* Goal of the exercise: Of the lines listed below, return exactly those that run from the line containing "Details of the" through the line containing "Ensuring that any online", both included.

* Excerpted records:
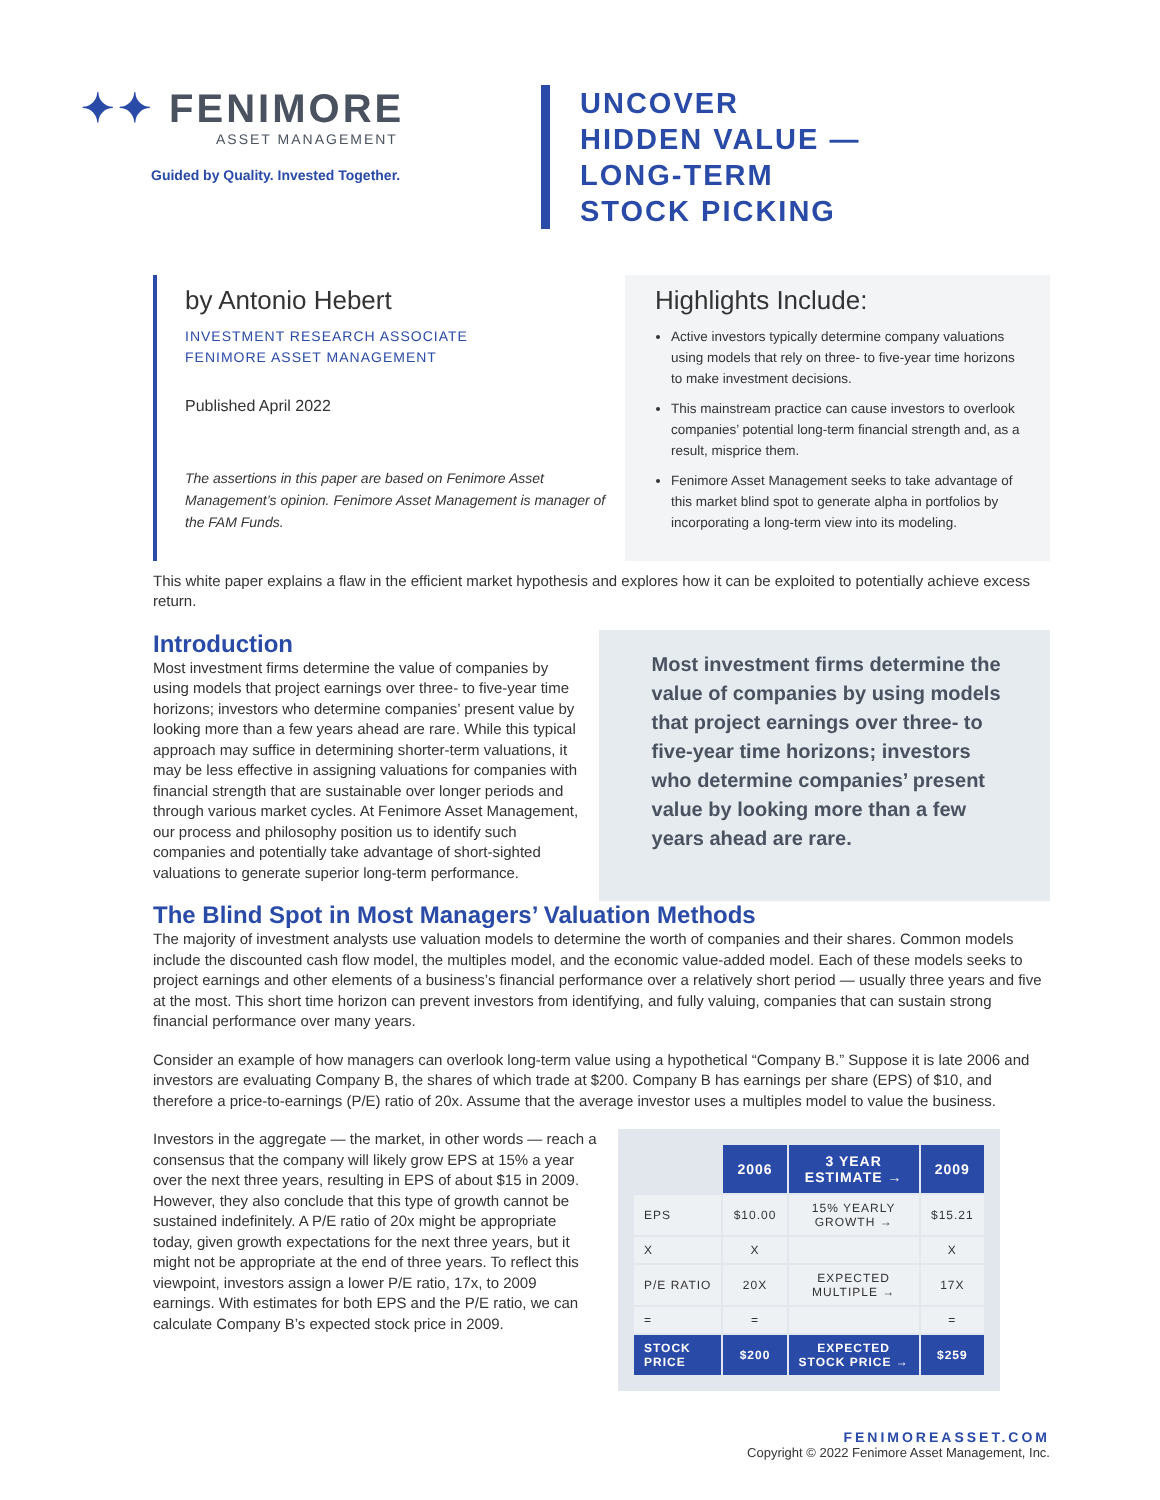✦✦ FENIMORE
ASSET MANAGEMENT
Guided by Quality. Invested Together.
UNCOVER
HIDDEN VALUE —
LONG-TERM
STOCK PICKING
by Antonio Hebert
INVESTMENT RESEARCH ASSOCIATE
FENIMORE ASSET MANAGEMENT
Published April 2022
The assertions in this paper are based on Fenimore Asset Management’s opinion. Fenimore Asset Management is manager of the FAM Funds.
Highlights Include:
Active investors typically determine company valuations using models that rely on three- to five-year time horizons to make investment decisions.
This mainstream practice can cause investors to overlook companies’ potential long-term financial strength and, as a result, misprice them.
Fenimore Asset Management seeks to take advantage of this market blind spot to generate alpha in portfolios by incorporating a long-term view into its modeling.
This white paper explains a flaw in the efficient market hypothesis and explores how it can be exploited to potentially achieve excess return.
Introduction
Most investment firms determine the value of companies by using models that project earnings over three- to five-year time horizons; investors who determine companies’ present value by looking more than a few years ahead are rare. While this typical approach may suffice in determining shorter-term valuations, it may be less effective in assigning valuations for companies with financial strength that are sustainable over longer periods and through various market cycles. At Fenimore Asset Management, our process and philosophy position us to identify such companies and potentially take advantage of short-sighted valuations to generate superior long-term performance.
Most investment firms determine the value of companies by using models that project earnings over three- to five-year time horizons; investors who determine companies’ present value by looking more than a few years ahead are rare.
The Blind Spot in Most Managers’ Valuation Methods
The majority of investment analysts use valuation models to determine the worth of companies and their shares. Common models include the discounted cash flow model, the multiples model, and the economic value-added model. Each of these models seeks to project earnings and other elements of a business’s financial performance over a relatively short period — usually three years and five at the most. This short time horizon can prevent investors from identifying, and fully valuing, companies that can sustain strong financial performance over many years.
Consider an example of how managers can overlook long-term value using a hypothetical “Company B.” Suppose it is late 2006 and investors are evaluating Company B, the shares of which trade at $200. Company B has earnings per share (EPS) of $10, and therefore a price-to-earnings (P/E) ratio of 20x. Assume that the average investor uses a multiples model to value the business.
Investors in the aggregate — the market, in other words — reach a consensus that the company will likely grow EPS at 15% a year over the next three years, resulting in EPS of about $15 in 2009. However, they also conclude that this type of growth cannot be sustained indefinitely. A P/E ratio of 20x might be appropriate today, given growth expectations for the next three years, but it might not be appropriate at the end of three years. To reflect this viewpoint, investors assign a lower P/E ratio, 17x, to 2009 earnings. With estimates for both EPS and the P/E ratio, we can calculate Company B’s expected stock price in 2009.
| | 2006 | 3 YEAR ESTIMATE → | 2009 |
| EPS | $10.00 | 15% YEARLY GROWTH → | $15.21 |
| X | X | | X |
| P/E RATIO | 20X | EXPECTED MULTIPLE → | 17X |
| = | = | | = |
| STOCK PRICE | $200 | EXPECTED STOCK PRICE → | $259 |
FENIMOREASSET.COM
Copyright © 2022 Fenimore Asset Management, Inc.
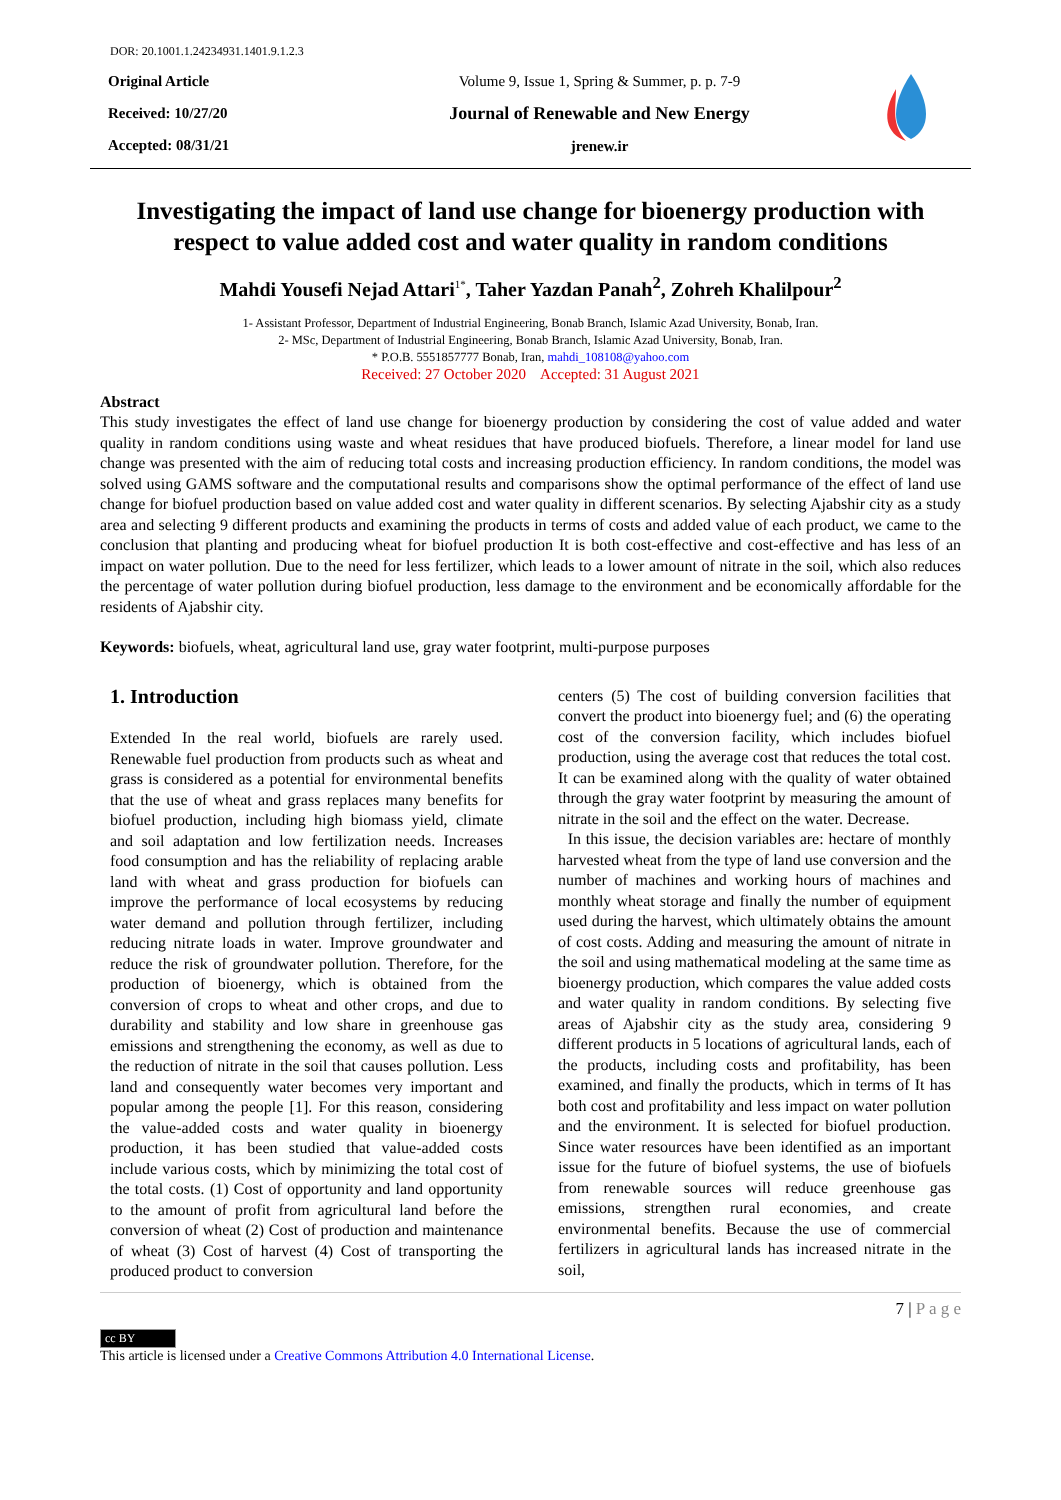DOR: 20.1001.1.24234931.1401.9.1.2.3
Original Article
Received: 10/27/20
Accepted: 08/31/21
Volume 9, Issue 1, Spring & Summer, p. p. 7-9
Journal of Renewable and New Energy
jrenew.ir
Investigating the impact of land use change for bioenergy production with respect to value added cost and water quality in random conditions
Mahdi Yousefi Nejad Attari<sup>1*</sup>, Taher Yazdan Panah<sup>2</sup>, Zohreh Khalilpour<sup>2</sup>
1- Assistant Professor, Department of Industrial Engineering, Bonab Branch, Islamic Azad University, Bonab, Iran.
2- MSc, Department of Industrial Engineering, Bonab Branch, Islamic Azad University, Bonab, Iran.
* P.O.B. 5551857777 Bonab, Iran, mahdi_108108@yahoo.com
Received: 27 October 2020 Accepted: 31 August 2021
Abstract
This study investigates the effect of land use change for bioenergy production by considering the cost of value added and water quality in random conditions using waste and wheat residues that have produced biofuels. Therefore, a linear model for land use change was presented with the aim of reducing total costs and increasing production efficiency. In random conditions, the model was solved using GAMS software and the computational results and comparisons show the optimal performance of the effect of land use change for biofuel production based on value added cost and water quality in different scenarios. By selecting Ajabshir city as a study area and selecting 9 different products and examining the products in terms of costs and added value of each product, we came to the conclusion that planting and producing wheat for biofuel production It is both cost-effective and cost-effective and has less of an impact on water pollution. Due to the need for less fertilizer, which leads to a lower amount of nitrate in the soil, which also reduces the percentage of water pollution during biofuel production, less damage to the environment and be economically affordable for the residents of Ajabshir city.
Keywords: biofuels, wheat, agricultural land use, gray water footprint, multi-purpose purposes
1. Introduction
Extended In the real world, biofuels are rarely used. Renewable fuel production from products such as wheat and grass is considered as a potential for environmental benefits that the use of wheat and grass replaces many benefits for biofuel production, including high biomass yield, climate and soil adaptation and low fertilization needs. Increases food consumption and has the reliability of replacing arable land with wheat and grass production for biofuels can improve the performance of local ecosystems by reducing water demand and pollution through fertilizer, including reducing nitrate loads in water. Improve groundwater and reduce the risk of groundwater pollution. Therefore, for the production of bioenergy, which is obtained from the conversion of crops to wheat and other crops, and due to durability and stability and low share in greenhouse gas emissions and strengthening the economy, as well as due to the reduction of nitrate in the soil that causes pollution. Less land and consequently water becomes very important and popular among the people [1]. For this reason, considering the value-added costs and water quality in bioenergy production, it has been studied that value-added costs include various costs, which by minimizing the total cost of the total costs. (1) Cost of opportunity and land opportunity to the amount of profit from agricultural land before the conversion of wheat (2) Cost of production and maintenance of wheat (3) Cost of harvest (4) Cost of transporting the produced product to conversion
centers (5) The cost of building conversion facilities that convert the product into bioenergy fuel; and (6) the operating cost of the conversion facility, which includes biofuel production, using the average cost that reduces the total cost. It can be examined along with the quality of water obtained through the gray water footprint by measuring the amount of nitrate in the soil and the effect on the water. Decrease.
In this issue, the decision variables are: hectare of monthly harvested wheat from the type of land use conversion and the number of machines and working hours of machines and monthly wheat storage and finally the number of equipment used during the harvest, which ultimately obtains the amount of cost costs. Adding and measuring the amount of nitrate in the soil and using mathematical modeling at the same time as bioenergy production, which compares the value added costs and water quality in random conditions. By selecting five areas of Ajabshir city as the study area, considering 9 different products in 5 locations of agricultural lands, each of the products, including costs and profitability, has been examined, and finally the products, which in terms of It has both cost and profitability and less impact on water pollution and the environment. It is selected for biofuel production. Since water resources have been identified as an important issue for the future of biofuel systems, the use of biofuels from renewable sources will reduce greenhouse gas emissions, strengthen rural economies, and create environmental benefits. Because the use of commercial fertilizers in agricultural lands has increased nitrate in the soil,
7 | P a g e
cc BY
This article is licensed under a Creative Commons Attribution 4.0 International License.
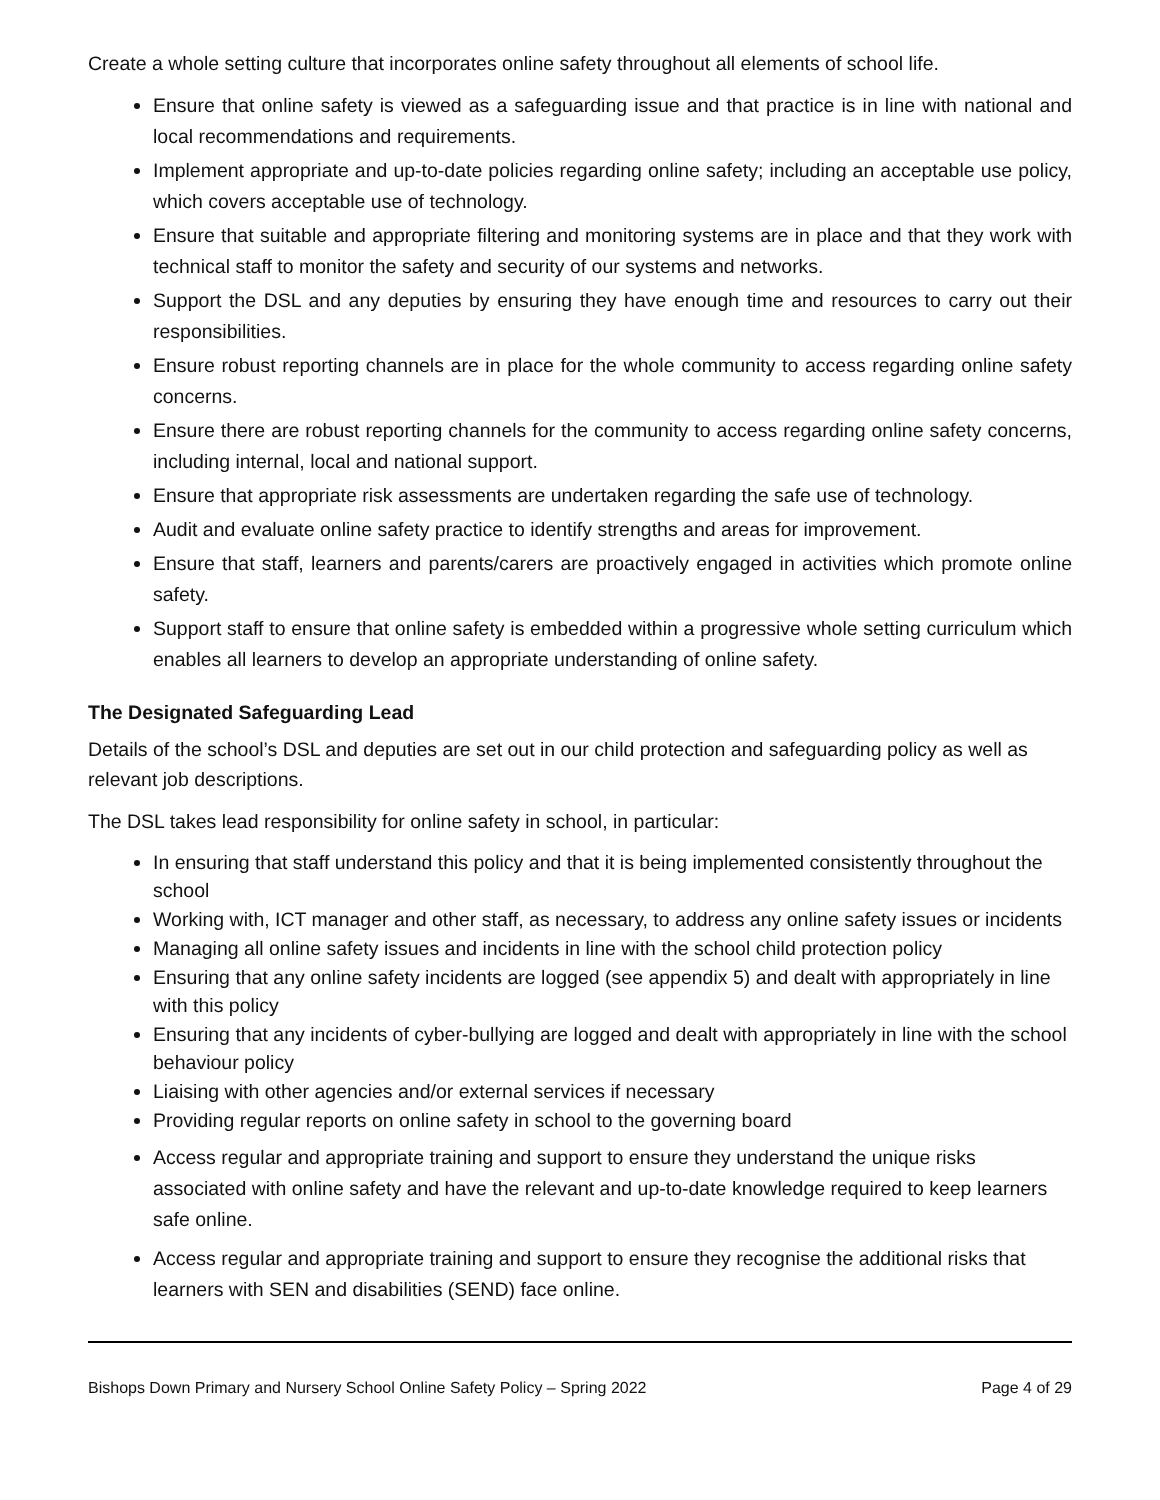Create a whole setting culture that incorporates online safety throughout all elements of school life.
Ensure that online safety is viewed as a safeguarding issue and that practice is in line with national and local recommendations and requirements.
Implement appropriate and up-to-date policies regarding online safety; including an acceptable use policy, which covers acceptable use of technology.
Ensure that suitable and appropriate filtering and monitoring systems are in place and that they work with technical staff to monitor the safety and security of our systems and networks.
Support the DSL and any deputies by ensuring they have enough time and resources to carry out their responsibilities.
Ensure robust reporting channels are in place for the whole community to access regarding online safety concerns.
Ensure there are robust reporting channels for the community to access regarding online safety concerns, including internal, local and national support.
Ensure that appropriate risk assessments are undertaken regarding the safe use of technology.
Audit and evaluate online safety practice to identify strengths and areas for improvement.
Ensure that staff, learners and parents/carers are proactively engaged in activities which promote online safety.
Support staff to ensure that online safety is embedded within a progressive whole setting curriculum which enables all learners to develop an appropriate understanding of online safety.
The Designated Safeguarding Lead
Details of the school’s DSL and deputies are set out in our child protection and safeguarding policy as well as relevant job descriptions.
The DSL takes lead responsibility for online safety in school, in particular:
In ensuring that staff understand this policy and that it is being implemented consistently throughout the school
Working with, ICT manager and other staff, as necessary, to address any online safety issues or incidents
Managing all online safety issues and incidents in line with the school child protection policy
Ensuring that any online safety incidents are logged (see appendix 5) and dealt with appropriately in line with this policy
Ensuring that any incidents of cyber-bullying are logged and dealt with appropriately in line with the school behaviour policy
Liaising with other agencies and/or external services if necessary
Providing regular reports on online safety in school to the governing board
Access regular and appropriate training and support to ensure they understand the unique risks associated with online safety and have the relevant and up-to-date knowledge required to keep learners safe online.
Access regular and appropriate training and support to ensure they recognise the additional risks that learners with SEN and disabilities (SEND) face online.
Bishops Down Primary and Nursery School Online Safety Policy – Spring 2022 Page 4 of 29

* Reply to the exercise:
Details of the school’s DSL and deputies are set out in our child protection and safeguarding policy as well as relevant job descriptions.
The DSL takes lead responsibility for online safety in school, in particular:
In ensuring that staff understand this policy and that it is being implemented consistently throughout the school
Working with, ICT manager and other staff, as necessary, to address any online safety issues or incidents
Managing all online safety issues and incidents in line with the school child protection policy
Ensuring that any online safety incidents are logged (see appendix 5) and dealt with appropriately in line with this policy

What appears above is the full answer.